*Task to carry out*.
Rewrite the material below from the line containing "Do Acta Geophysica: 30.2%" down through the line containing "Reading left to right, transcribe all", replacing "pie" with "circle" and leaving everything else unchanged.

*Input for this task*.
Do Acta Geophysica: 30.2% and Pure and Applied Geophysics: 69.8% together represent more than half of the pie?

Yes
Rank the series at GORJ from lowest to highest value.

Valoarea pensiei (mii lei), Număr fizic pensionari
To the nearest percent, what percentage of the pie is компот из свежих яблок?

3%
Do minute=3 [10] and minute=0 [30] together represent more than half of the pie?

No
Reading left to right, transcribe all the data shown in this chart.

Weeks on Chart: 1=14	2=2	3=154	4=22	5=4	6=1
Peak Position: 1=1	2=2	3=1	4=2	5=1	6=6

...

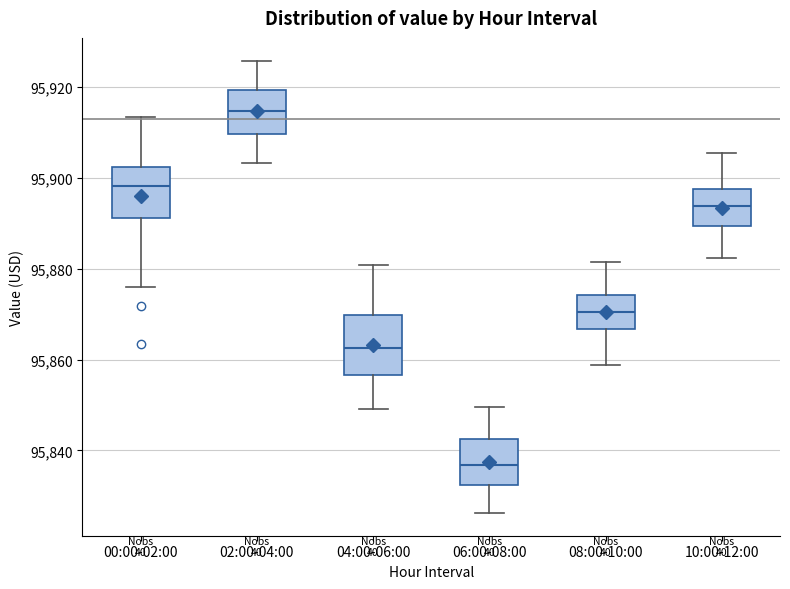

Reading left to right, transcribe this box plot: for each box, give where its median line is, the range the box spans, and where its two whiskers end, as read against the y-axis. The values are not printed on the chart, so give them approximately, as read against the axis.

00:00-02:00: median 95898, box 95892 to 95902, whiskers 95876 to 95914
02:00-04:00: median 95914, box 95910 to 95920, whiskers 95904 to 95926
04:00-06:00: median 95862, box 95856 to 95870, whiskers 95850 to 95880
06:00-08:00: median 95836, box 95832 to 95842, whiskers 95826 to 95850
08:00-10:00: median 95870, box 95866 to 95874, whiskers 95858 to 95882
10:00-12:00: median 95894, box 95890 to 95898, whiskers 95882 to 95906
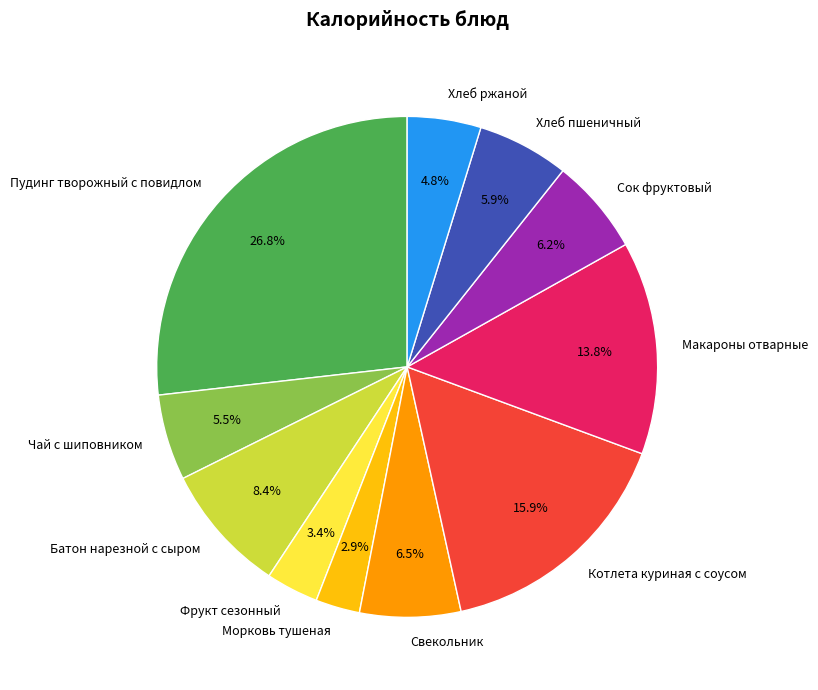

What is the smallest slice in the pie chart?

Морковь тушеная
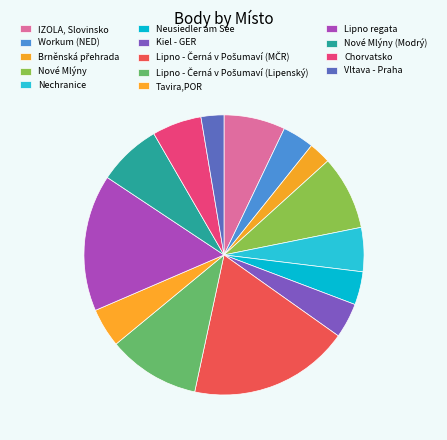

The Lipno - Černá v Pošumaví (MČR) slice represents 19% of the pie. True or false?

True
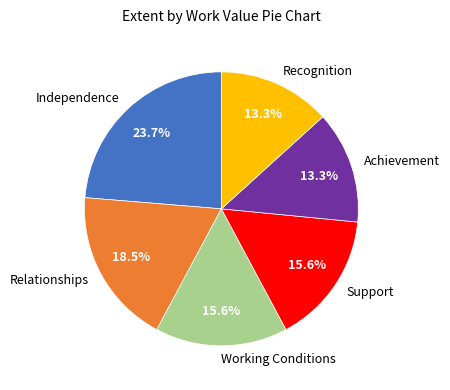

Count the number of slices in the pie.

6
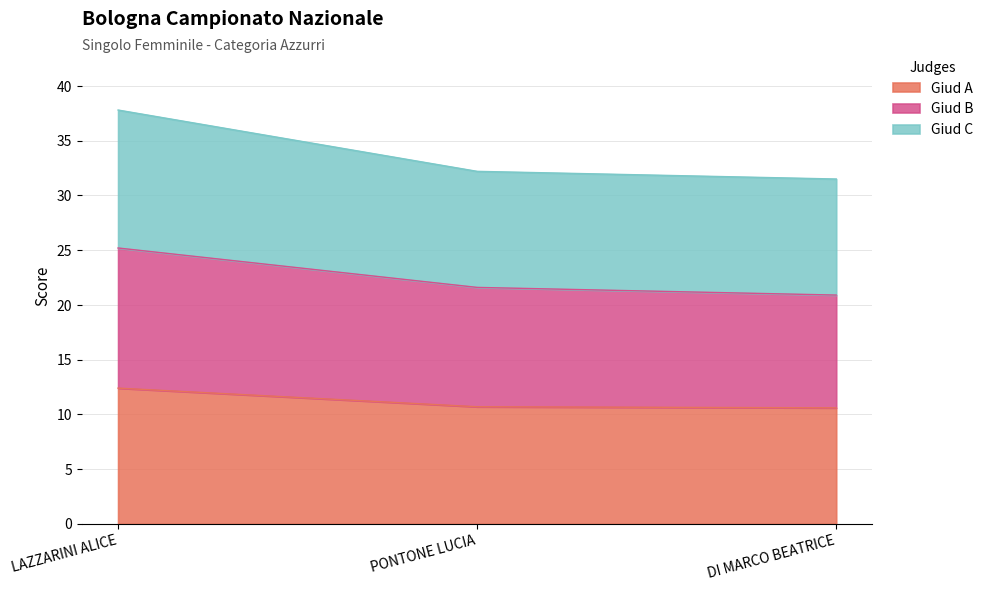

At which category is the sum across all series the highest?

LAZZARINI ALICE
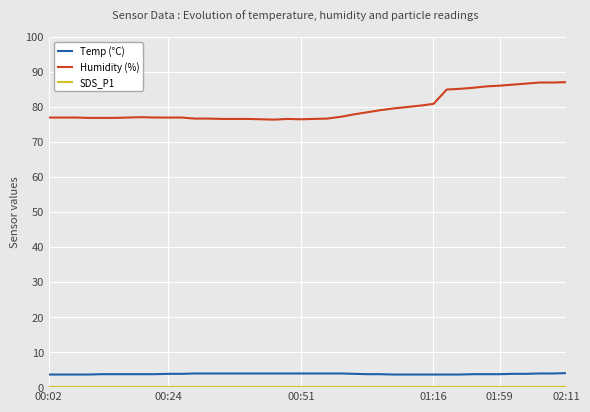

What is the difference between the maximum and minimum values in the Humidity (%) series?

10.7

* * *

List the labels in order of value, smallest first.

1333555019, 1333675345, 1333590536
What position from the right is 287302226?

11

*Task response*.
Do Acta Geophysica: 30.2% and Pure and Applied Geophysics: 69.8% together represent more than half of the circle?

Yes
Rank the series at GORJ from lowest to highest value.

Valoarea pensiei (mii lei), Număr fizic pensionari
To the nearest percent, what percentage of the circle is компот из свежих яблок?

3%
Do minute=3 [10] and minute=0 [30] together represent more than half of the circle?

No
Reading left to right, transcribe all the data shown in this chart.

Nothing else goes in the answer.